The novel, received by the critics with temperate approval, was published by Hutchinson, the three-book contract with Unwin, to Maugham’s relief, having finally expired. The Hero, for which an advance of £75 was paid, was the first of Maugham’s works to bear on its cover the Moorish sign against the evil eye, adopted by his father, Robert Maugham, after his travels in the Near East, and which was famously to become Somerset Maugham’s insignia—in this case unfortunately printed upside down.
Before writing The Hero, Maugham had finished another novel, one for which yet again he had experienced considerable difficulty in finding a publisher. The problem was, as before, that Maugham’s work was earning a reputation for impropriety, his content considered too sexually explicit, with the consequence that publishers were beginning to regard him as a risky proposition.
With the new work, Mrs. Craddock, he was again sailing very close to the wind: not only was the subject, of female sexual desire, considered shocking, but the language, too, was found offensively frank. Publisher after publisher turned it down, including the prestigious William Heinemann; fortunately, however, the renowned critic Robertson Nicoll, a partner at Hodder & Stoughton, recognized the book’s quality, and while acknowledging its unsuitability for his own imprint persuaded the more adventurous Heinemann to reconsider. This time it was read by the head of the firm himself, who agreed to take it on condition that some particularly inflammatory passages were excised. That the new novel was considered dangerously risqué had little effect in bridling Maugham, and more than a quarter of a century later the French critic Paul Dottin wrote, “Maugham will doubtless39 be recognised in time as one of the novelists who have contributed most to removing from the English literary vocabulary the word ‘improper.’”

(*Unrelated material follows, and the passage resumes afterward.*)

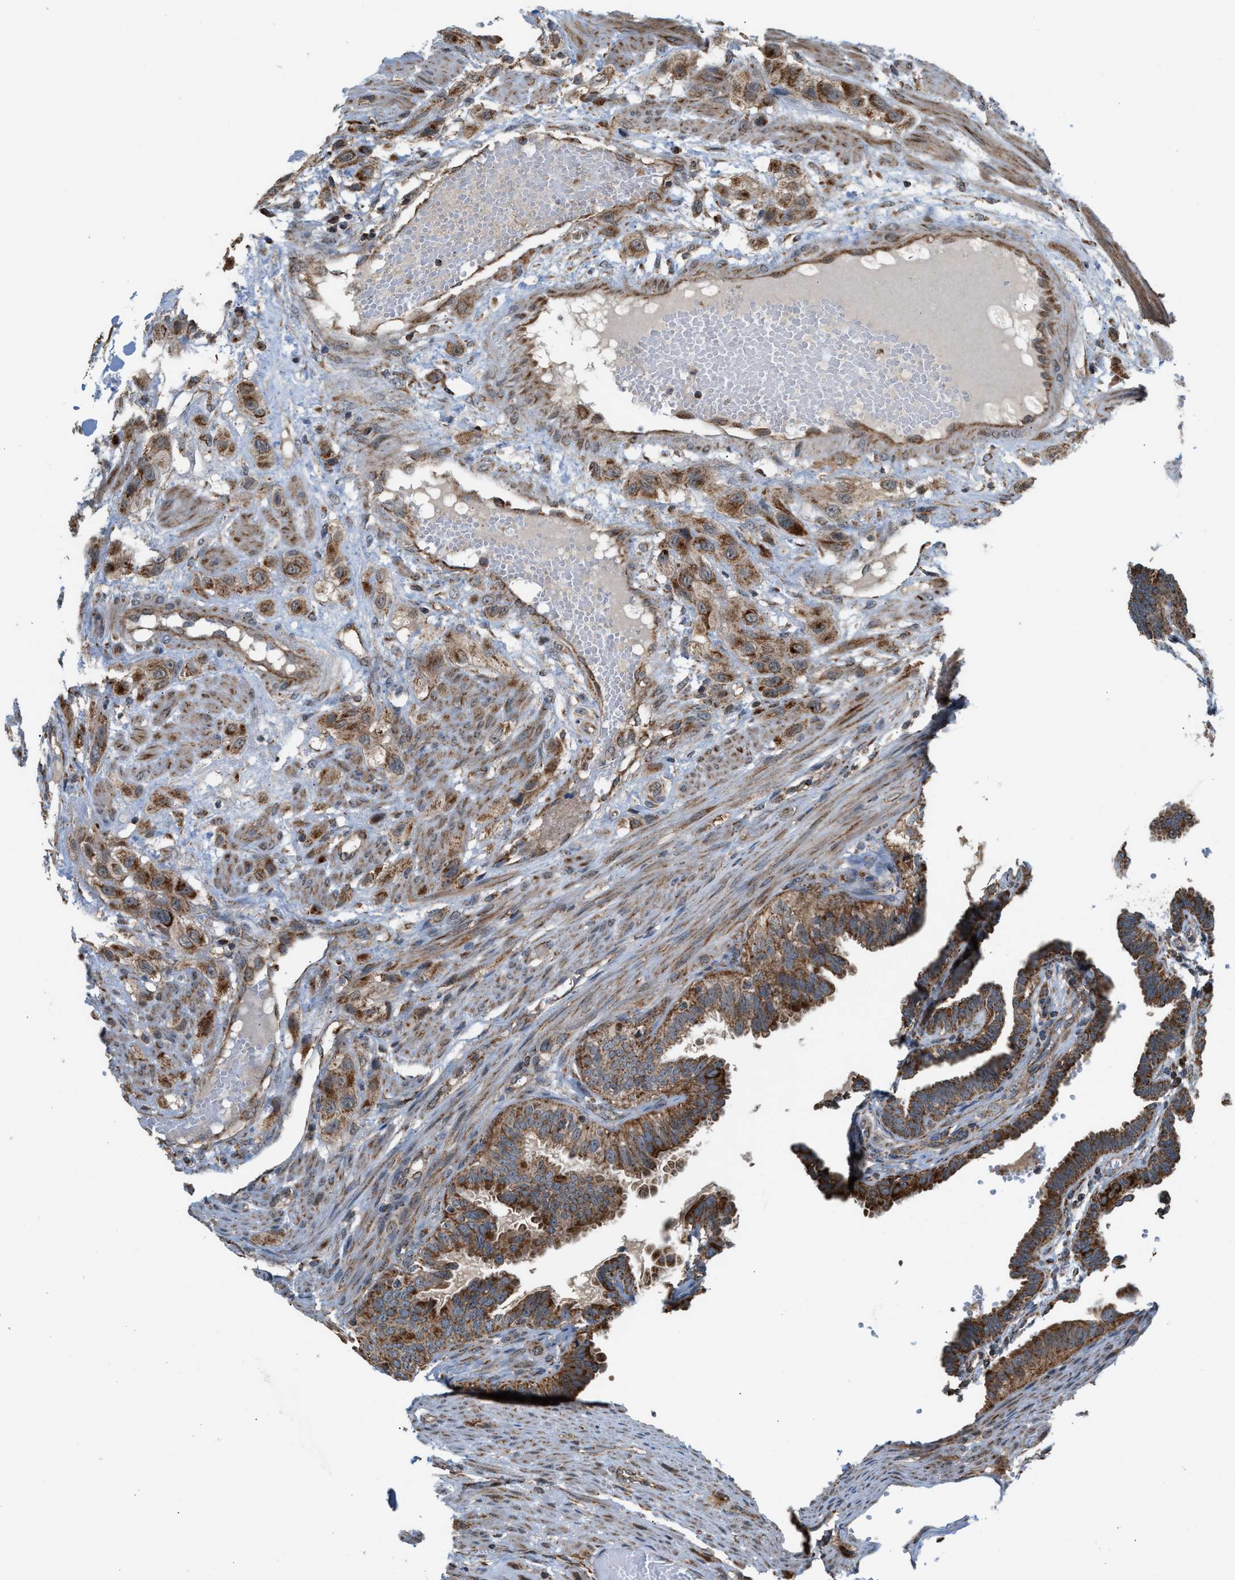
{"staining": {"intensity": "strong", "quantity": ">75%", "location": "cytoplasmic/membranous"}, "tissue": "fallopian tube", "cell_type": "Glandular cells", "image_type": "normal", "snomed": [{"axis": "morphology", "description": "Normal tissue, NOS"}, {"axis": "topography", "description": "Fallopian tube"}, {"axis": "topography", "description": "Placenta"}], "caption": "A brown stain labels strong cytoplasmic/membranous expression of a protein in glandular cells of benign human fallopian tube. The staining was performed using DAB to visualize the protein expression in brown, while the nuclei were stained in blue with hematoxylin (Magnification: 20x).", "gene": "SGSM2", "patient": {"sex": "female", "age": 34}}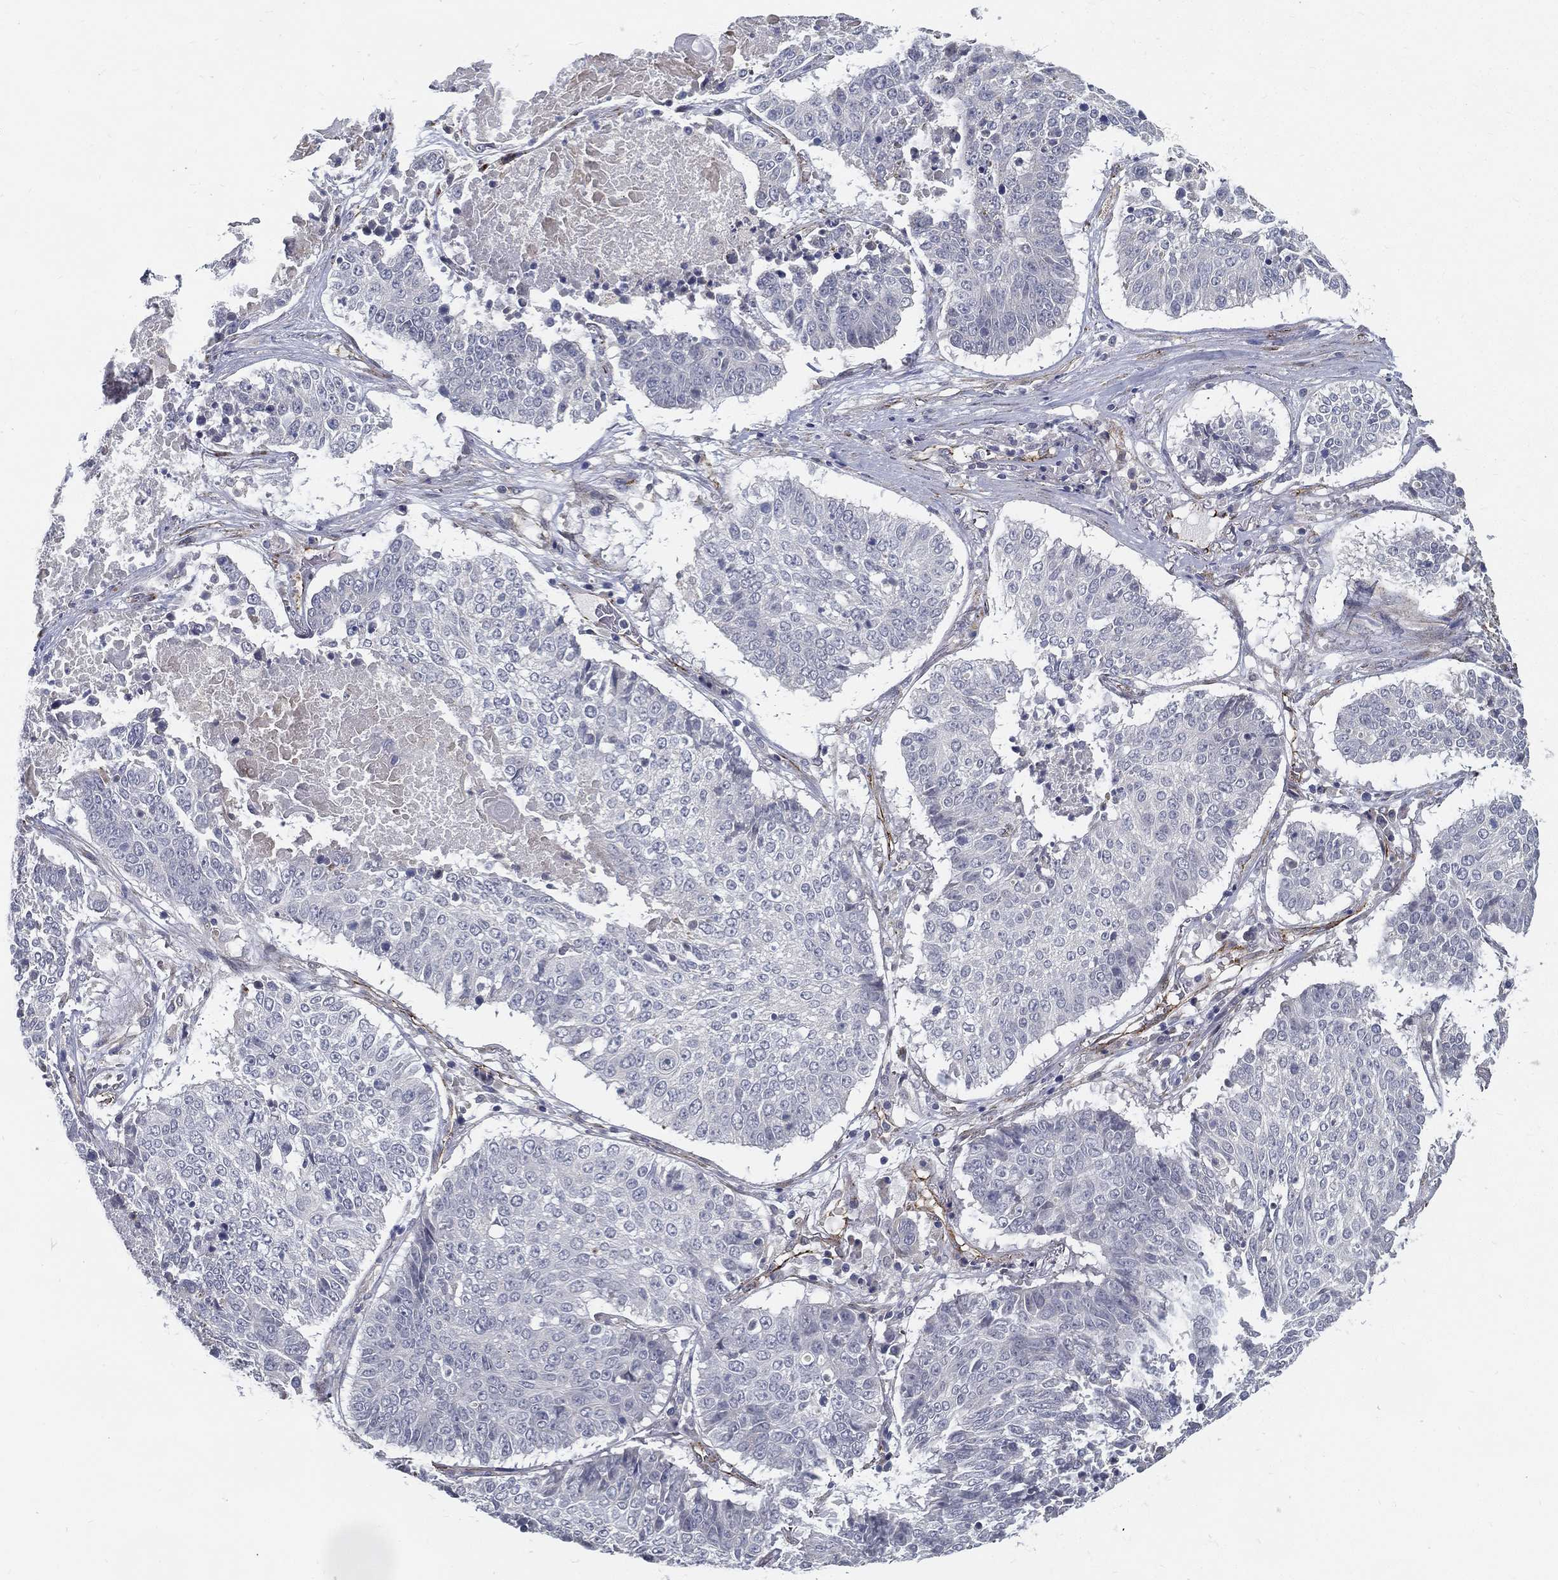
{"staining": {"intensity": "negative", "quantity": "none", "location": "none"}, "tissue": "lung cancer", "cell_type": "Tumor cells", "image_type": "cancer", "snomed": [{"axis": "morphology", "description": "Squamous cell carcinoma, NOS"}, {"axis": "topography", "description": "Lung"}], "caption": "High power microscopy image of an IHC histopathology image of squamous cell carcinoma (lung), revealing no significant positivity in tumor cells.", "gene": "LRRC56", "patient": {"sex": "male", "age": 64}}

Mrs. Craddock is a fascinating novel, the most mature and sophisticated of Maugham’s work to date. The story tells of Bertha Ley, a rich and beautiful young woman, cultured and well read, who marries one of the tenant farmers on her Kentish estate. Edward Craddock is strikingly handsome, and it is some while before the passionate Bertha realizes that although decent and well-meaning, he is also stupid, complacent, and sexually passive. The marriage quickly deteriorates, Bertha’s distaste for her husband intensified after she meets a charming young cad, Gerald Vaudrey, for whom she conceives an intense infatuation. When Vaudrey throws her over, Bertha, heartbroken and humiliated, returns home, where Edward is touchingly pleased to see her. His feelings, however, are now a matter of indifference to his wife, as is his death, which occurs shortly afterward as the result of a hunting accident. The novel ends with Bertha finally grieving, not for the loss of her husband, but for the loss of the love she had for him; and with this understanding comes a sense of freedom, the last scene Bertha settling down quietly by the fire to read her book, in tranquil preparation for whatever the next stage of her life may bring.